Stored items
= = =

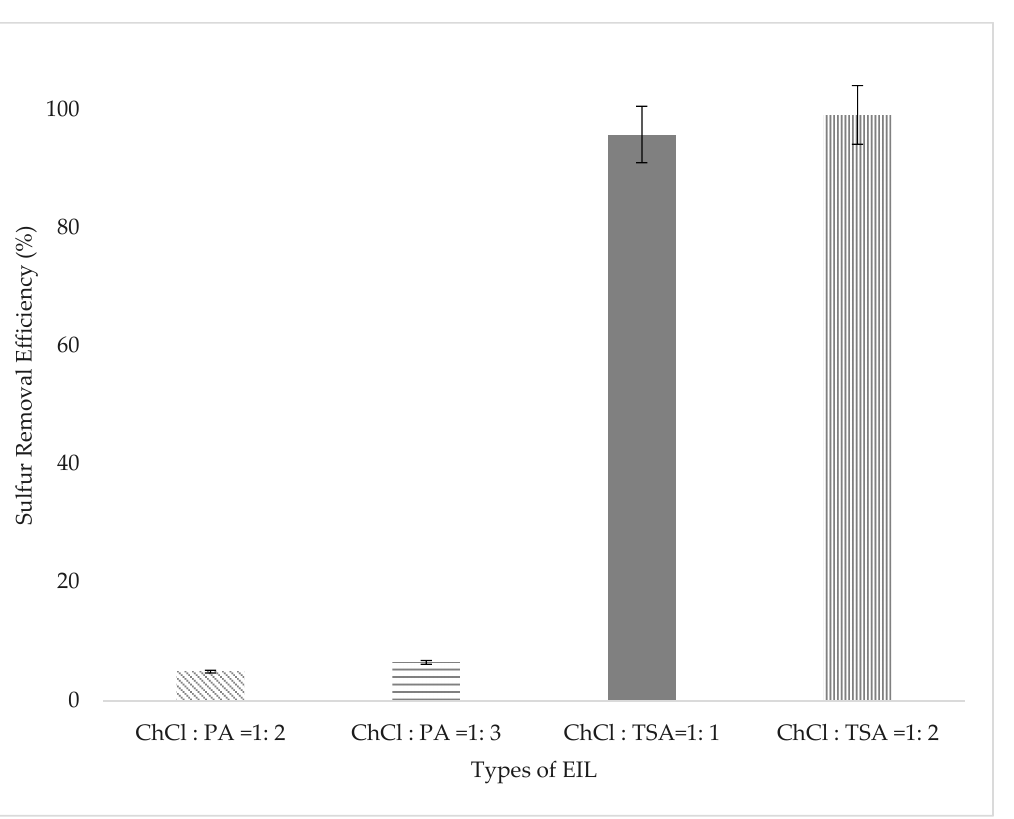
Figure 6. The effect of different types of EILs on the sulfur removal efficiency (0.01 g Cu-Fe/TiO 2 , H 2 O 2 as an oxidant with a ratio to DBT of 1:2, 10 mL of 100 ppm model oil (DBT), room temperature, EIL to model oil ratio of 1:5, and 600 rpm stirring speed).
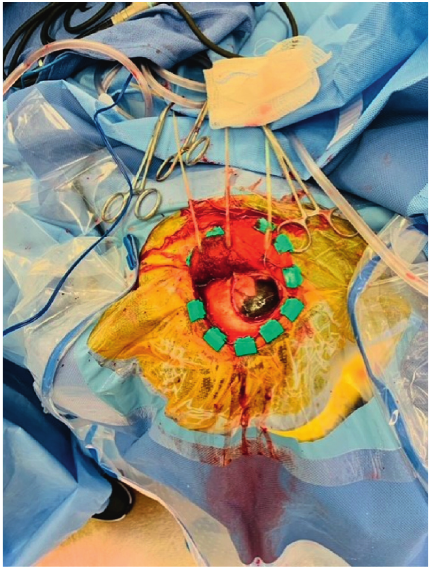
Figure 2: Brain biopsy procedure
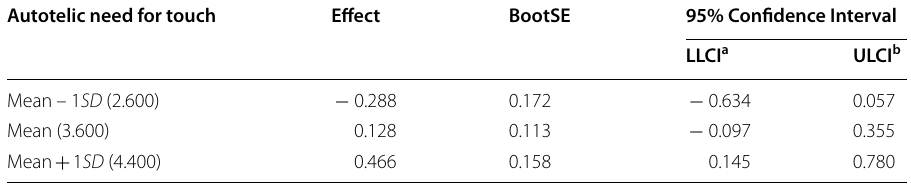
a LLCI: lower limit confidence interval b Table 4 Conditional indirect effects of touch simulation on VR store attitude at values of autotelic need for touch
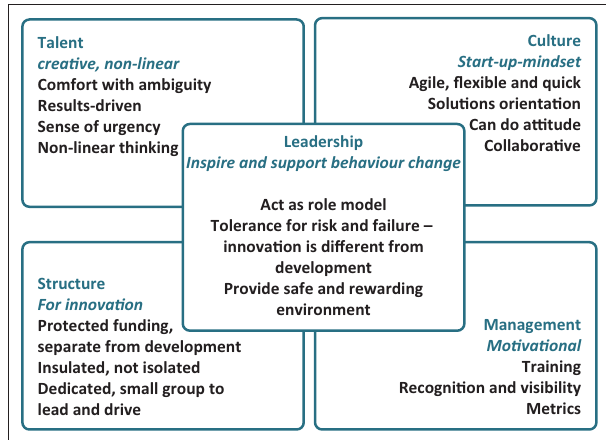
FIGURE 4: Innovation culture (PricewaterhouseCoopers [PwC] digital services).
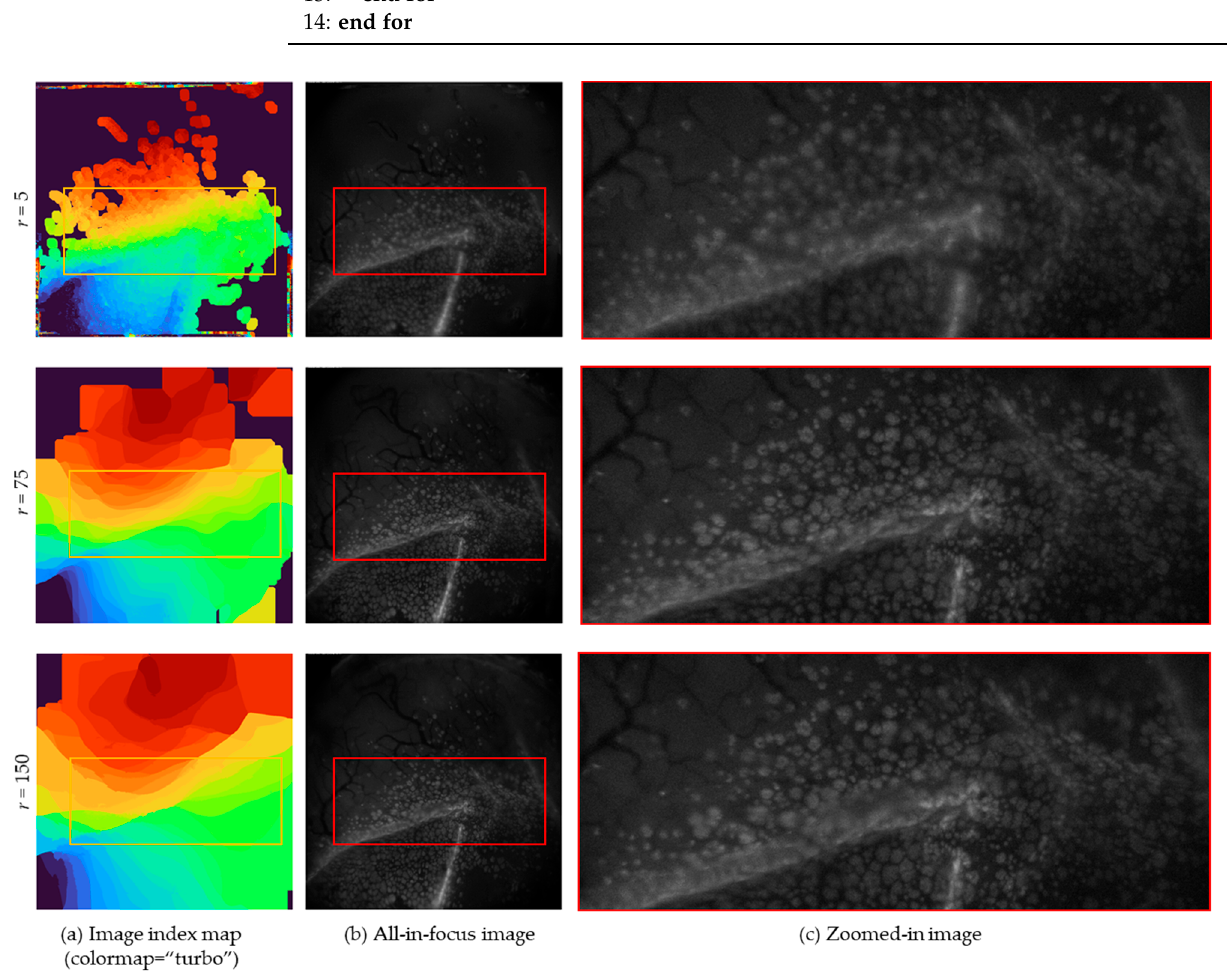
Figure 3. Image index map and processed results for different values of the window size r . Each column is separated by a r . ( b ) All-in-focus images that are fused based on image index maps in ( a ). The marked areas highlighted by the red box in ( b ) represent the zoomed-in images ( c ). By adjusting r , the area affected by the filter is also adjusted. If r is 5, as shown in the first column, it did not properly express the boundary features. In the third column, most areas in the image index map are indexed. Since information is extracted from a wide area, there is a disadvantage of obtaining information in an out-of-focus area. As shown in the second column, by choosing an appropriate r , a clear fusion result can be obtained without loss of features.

= = =

■ Directions for this task ■
Each record has to be set down verbatim, and the pictures must not appear in the copy.

■ Response area ■
Figure 6. The effect of different types of EILs on the sulfur removal efficiency (0.01 g Cu-Fe/TiO 2 , H 2 O 2 as an oxidant with a ratio to DBT of 1:2, 10 mL of 100 ppm model oil (DBT), room temperature, EIL to model oil ratio of 1:5, and 600 rpm stirring speed).
Figure 2: Brain biopsy procedure
a LLCI: lower limit confidence interval b Table 4 Conditional indirect effects of touch simulation on VR store attitude at values of autotelic need for touch
FIGURE 4: Innovation culture (PricewaterhouseCoopers [PwC] digital services).
Figure 3. Image index map and processed results for different values of the window size r . Each column is separated by a r . ( b ) All-in-focus images that are fused based on image index maps in ( a ). The marked areas highlighted by the red box in ( b ) represent the zoomed-in images ( c ). By adjusting r , the area affected by the filter is also adjusted. If r is 5, as shown in the first column, it did not properly express the boundary features. In the third column, most areas in the image index map are indexed. Since information is extracted from a wide area, there is a disadvantage of obtaining information in an out-of-focus area. As shown in the second column, by choosing an appropriate r , a clear fusion result can be obtained without loss of features.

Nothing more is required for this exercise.